Body Language: Act Big

BodyLanguageAt the recent big physics conference this year, there was a really great pre-conference tutorial on how to give good talks. I have had a couple posts about giving good talks (here, here). One thing that was stressed at the tutorial was body language. One of the presenters (really, I should say workshop-runners) was an actor who thinks a lot about body language. Her advice included things such as keeping your feet firmly planted about shoulder width apart, opening up your shoulders (not hunched), and holding your head up. Also, you should use your hands effectively to help elaborate points, but do not put them behind your back or crossed over your chest.

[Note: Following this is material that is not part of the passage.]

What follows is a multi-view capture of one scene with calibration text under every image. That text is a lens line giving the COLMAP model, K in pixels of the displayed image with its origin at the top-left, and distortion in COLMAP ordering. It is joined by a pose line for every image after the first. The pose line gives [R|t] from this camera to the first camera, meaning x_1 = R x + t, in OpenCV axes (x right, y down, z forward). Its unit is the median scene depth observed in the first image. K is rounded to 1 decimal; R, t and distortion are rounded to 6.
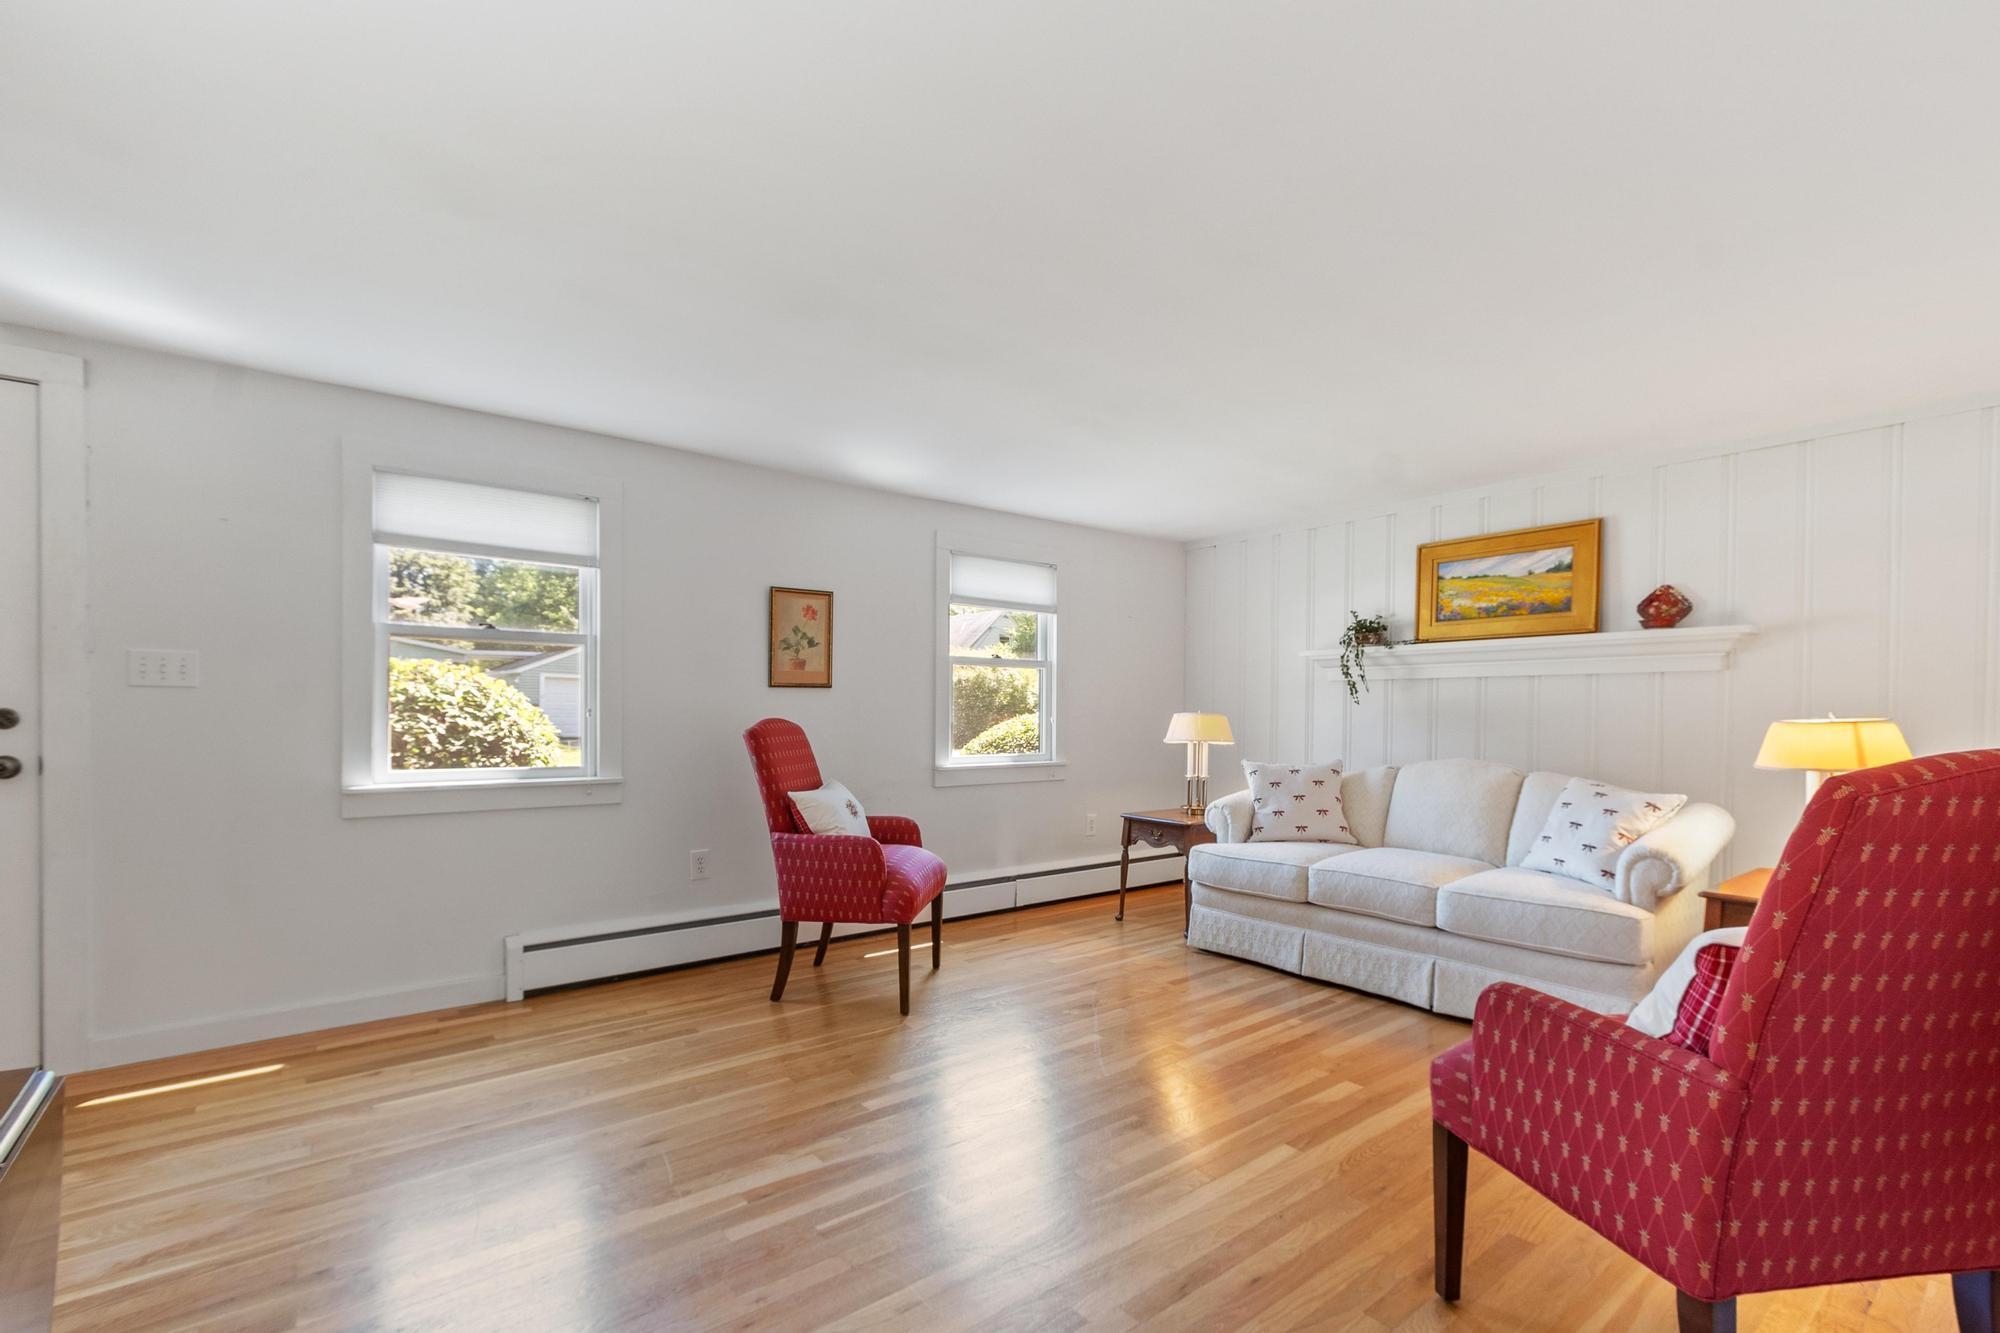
lens RADIAL K [[890.6, 0, 993.7], [0, 890.6, 699.7], [0, 0, 1]] dist [0.000622, 0.000375]
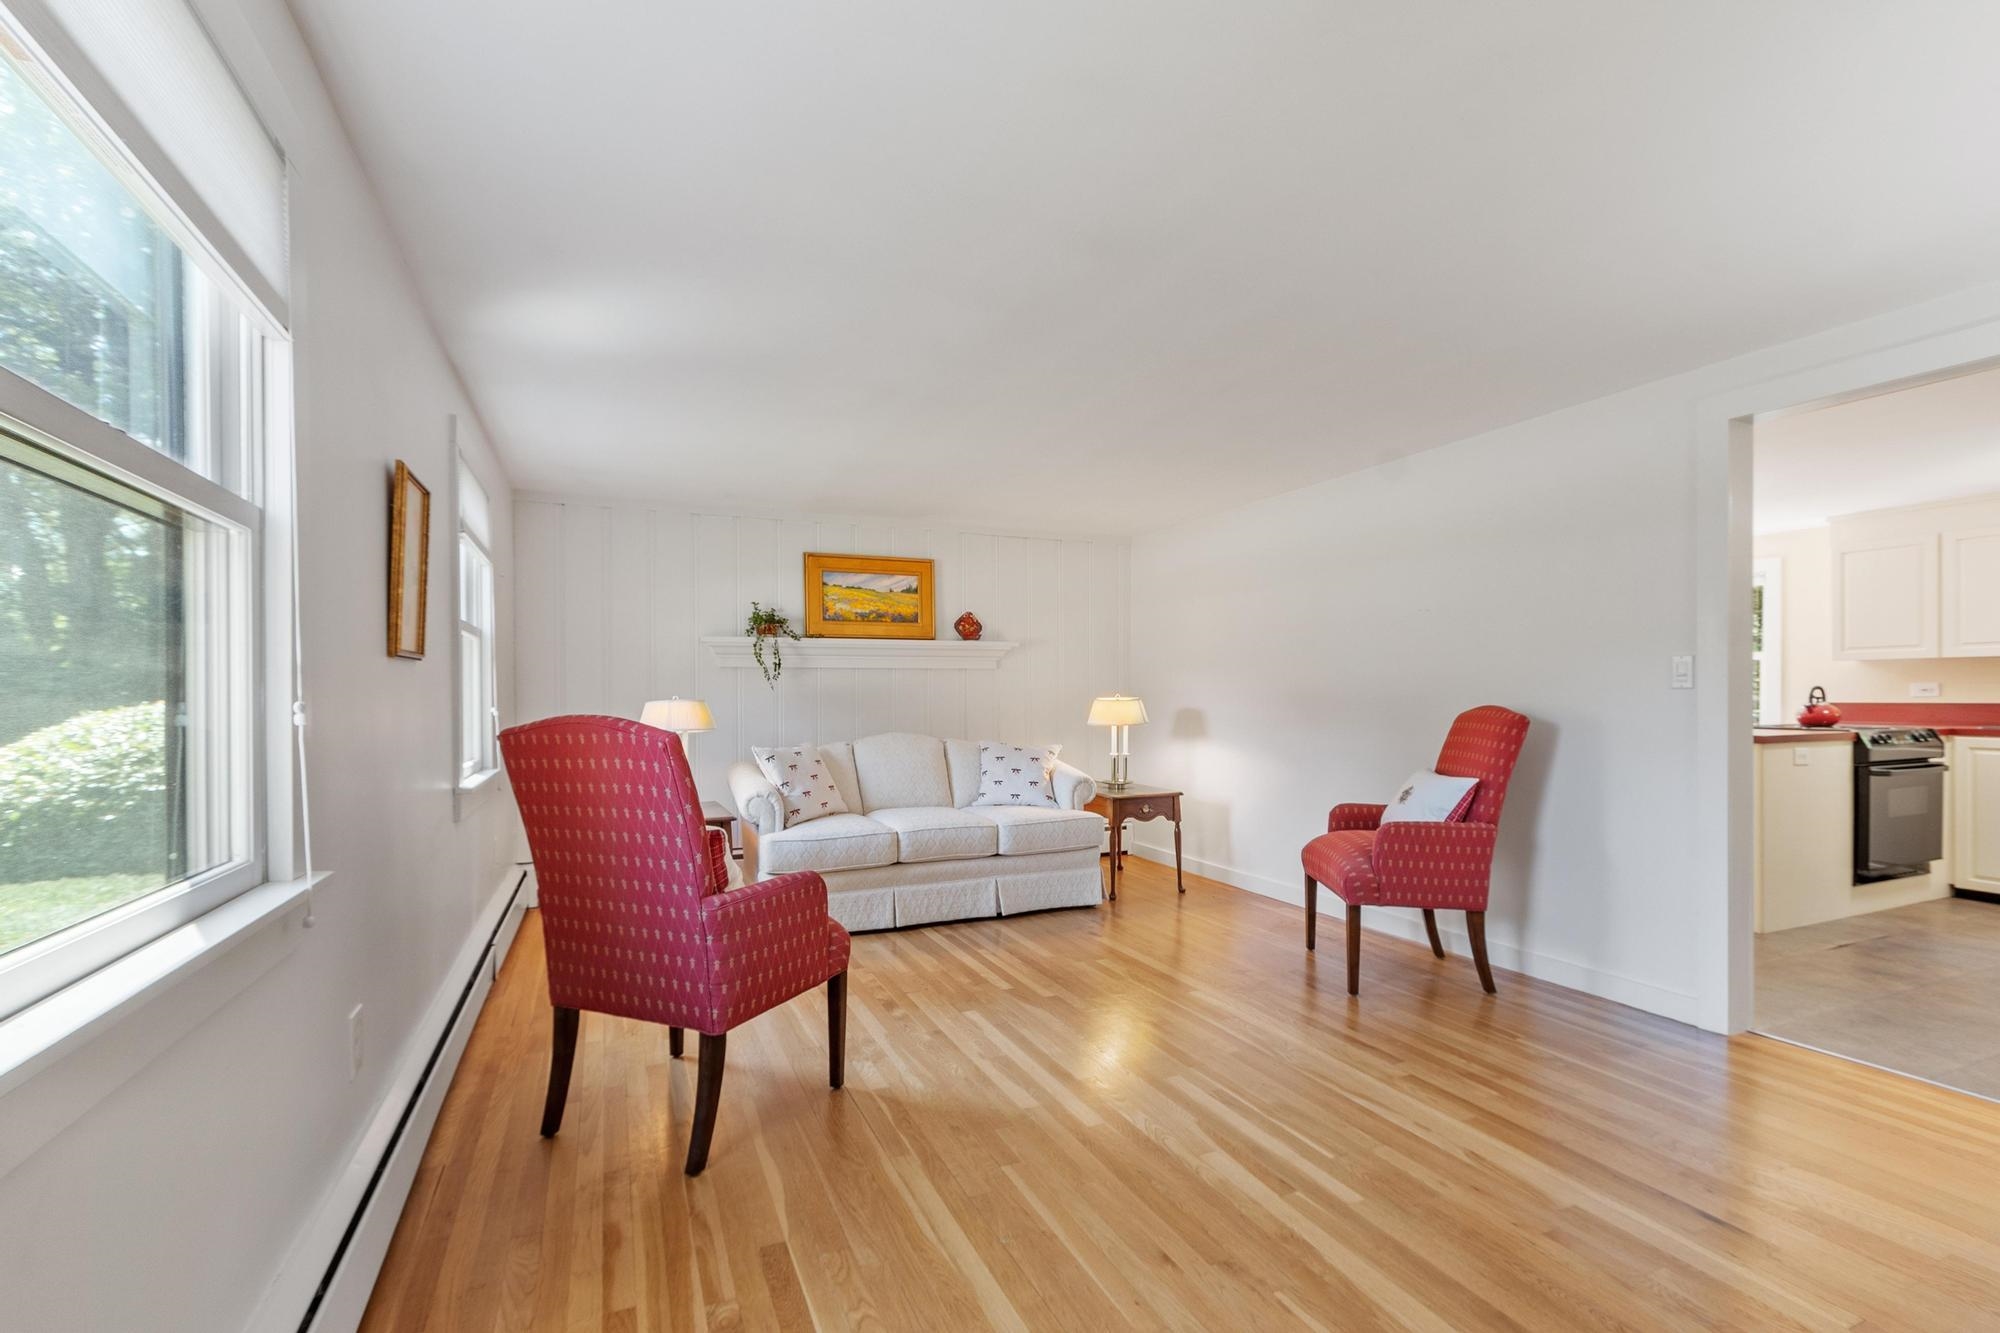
lens RADIAL K [[890.6, 0, 993.7], [0, 890.6, 699.7], [0, 0, 1]] dist [0.000622, 0.000375]
pose [[0.244028, -0.012515, 0.969687, -0.716997], [-0.005899, 0.999879, 0.014389, -0.000904], [-0.969750, -0.009231, 0.243925, 0.589270]]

This is all excellent advice! I definitely do all this stuff when I give a talk or in class. But, this is good advice for all the time – not just when giving a talk. In fact, I walk with such confidence and purpose, that I have been stopped on campus more than once by someone who commented “You look like you are going to kick someone’s ass.” And that is exactly how I want to look. In fact, I am there to kick ass, everyday. Walking and holding myself confidently actually helps give me the confidence to do my job. I started doing this as part of my mantra of “fake it until you make it.” I practiced, and I don’t have to fake it anymore. I especially like walking briskly down the hall with my tall boots under a flowy skirt and making a lot of click-clack noise. People know I am there. I walk with purpose. I feel and look large and in charge.

If you are a woman or under-represented minority, thinking about and using your body language and appearance effectively are essential to your success. I have written about this previously here in the context of the classroom. Your body language can communicate to the class how competent (confident) you are, how serious to take you, and that you care about the students and their learning. When paired with your words, body language can be powerful to help you make your points and connect with them.

When your body language is at odds with your words, people feel uncomfortable. Because people’s perception of body language is subconscious, they may not understand where their discomfort comes from. That discomfort and uncertainty mix to make them even more uncomfortable and distrustful. This is a bad combination, especially because women have a harder time engendering trust, in general due to sexism (see article).

Outside of classes, I also use the same tactics. At the conference, I stood with my feet apart. I noticed other women of approximately my stage and success level were also standing feet apart, heads up, shoulders back, and arms either animated or crossed. I find that, as a woman, crossing your arms doesn’t look closed off if you stand with your head up and expression open. Instead, crossed arms gives you an air of competence and healthy skepticism – a good stance for a scientist. It was cool to notice that we were all standing in basically the same stance. Most importantly, you do not want to shrink back. You want to take up space. If you are thin or short, this is even more important.

In faculty meetings or other committee meetings, I often purposely take up a bit more space than is strictly necessary. I cross my legs with my ankle on my knee. I put my arm on the neighboring chair. I make myself larger because I am often physically smaller than my colleagues (although I am by no means a “small girl”). Whatever I do, I do not shrink in or try to take up less space than I need. Taking up more space sends a sub-conscious notice that I deserve the space, and I deserve to be heard.

Why is body language effective? Most body language and facial expressions are important forms of non-verbal communication. Non-verbal communication allows you to communicate silently and subconsciously about yourself. Because it is subconscious, you can use it to communicate your assertiveness without actually acting overtly aggressive.  Talking over men, interrupting, or speaking loudly can get you labeled as pushy, bossy, and aggressive. Using body language to communicate your place at the table is physically assertive, but it is not perceived consciously.